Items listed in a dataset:

------------------------------------------------

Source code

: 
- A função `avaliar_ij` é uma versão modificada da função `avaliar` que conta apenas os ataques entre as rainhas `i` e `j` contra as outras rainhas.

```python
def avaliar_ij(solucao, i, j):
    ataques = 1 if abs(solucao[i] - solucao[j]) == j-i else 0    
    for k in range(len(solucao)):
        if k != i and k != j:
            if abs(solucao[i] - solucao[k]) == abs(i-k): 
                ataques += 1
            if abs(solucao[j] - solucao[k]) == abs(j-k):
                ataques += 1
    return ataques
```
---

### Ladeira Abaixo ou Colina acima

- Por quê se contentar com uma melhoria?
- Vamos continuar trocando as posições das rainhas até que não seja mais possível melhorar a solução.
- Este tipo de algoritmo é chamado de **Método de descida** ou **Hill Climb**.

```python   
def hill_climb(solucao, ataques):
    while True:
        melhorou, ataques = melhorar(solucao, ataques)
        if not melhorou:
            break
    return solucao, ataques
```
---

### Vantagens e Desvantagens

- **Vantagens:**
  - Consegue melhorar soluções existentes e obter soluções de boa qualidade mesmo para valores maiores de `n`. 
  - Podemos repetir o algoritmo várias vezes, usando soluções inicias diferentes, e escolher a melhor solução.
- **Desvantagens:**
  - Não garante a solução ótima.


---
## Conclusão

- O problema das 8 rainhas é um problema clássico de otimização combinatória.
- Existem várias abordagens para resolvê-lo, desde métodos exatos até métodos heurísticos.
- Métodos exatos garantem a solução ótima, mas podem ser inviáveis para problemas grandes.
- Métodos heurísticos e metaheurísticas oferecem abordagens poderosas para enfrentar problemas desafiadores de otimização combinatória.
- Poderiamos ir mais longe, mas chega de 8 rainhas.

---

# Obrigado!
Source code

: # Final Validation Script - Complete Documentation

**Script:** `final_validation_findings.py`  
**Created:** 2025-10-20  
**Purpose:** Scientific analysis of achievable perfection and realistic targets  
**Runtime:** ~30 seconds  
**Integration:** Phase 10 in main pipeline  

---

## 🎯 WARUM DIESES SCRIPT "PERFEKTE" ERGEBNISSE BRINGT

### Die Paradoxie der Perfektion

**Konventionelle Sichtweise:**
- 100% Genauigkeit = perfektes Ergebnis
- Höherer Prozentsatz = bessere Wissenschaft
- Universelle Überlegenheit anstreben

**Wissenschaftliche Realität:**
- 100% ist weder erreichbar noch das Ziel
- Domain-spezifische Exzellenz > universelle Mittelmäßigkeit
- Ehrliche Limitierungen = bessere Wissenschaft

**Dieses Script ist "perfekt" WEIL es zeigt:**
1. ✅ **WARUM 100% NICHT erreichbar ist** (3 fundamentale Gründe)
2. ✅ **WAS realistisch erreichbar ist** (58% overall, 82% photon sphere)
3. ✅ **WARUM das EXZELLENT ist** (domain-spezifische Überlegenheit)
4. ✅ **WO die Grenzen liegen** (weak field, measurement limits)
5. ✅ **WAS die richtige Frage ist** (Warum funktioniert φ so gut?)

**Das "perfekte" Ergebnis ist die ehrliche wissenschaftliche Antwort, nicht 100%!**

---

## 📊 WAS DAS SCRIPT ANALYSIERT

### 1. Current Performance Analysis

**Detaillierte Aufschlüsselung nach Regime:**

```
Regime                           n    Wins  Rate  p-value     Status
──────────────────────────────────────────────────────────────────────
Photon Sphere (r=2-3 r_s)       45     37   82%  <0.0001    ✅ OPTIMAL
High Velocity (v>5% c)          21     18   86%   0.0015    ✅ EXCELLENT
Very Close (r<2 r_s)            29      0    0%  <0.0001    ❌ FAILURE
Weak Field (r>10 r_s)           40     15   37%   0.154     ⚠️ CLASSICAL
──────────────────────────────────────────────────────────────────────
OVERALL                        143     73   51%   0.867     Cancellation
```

------------------------------------------------

A single number is the whole answer: the tally of lines in the entries that hold "erreichbar".

Task result: 3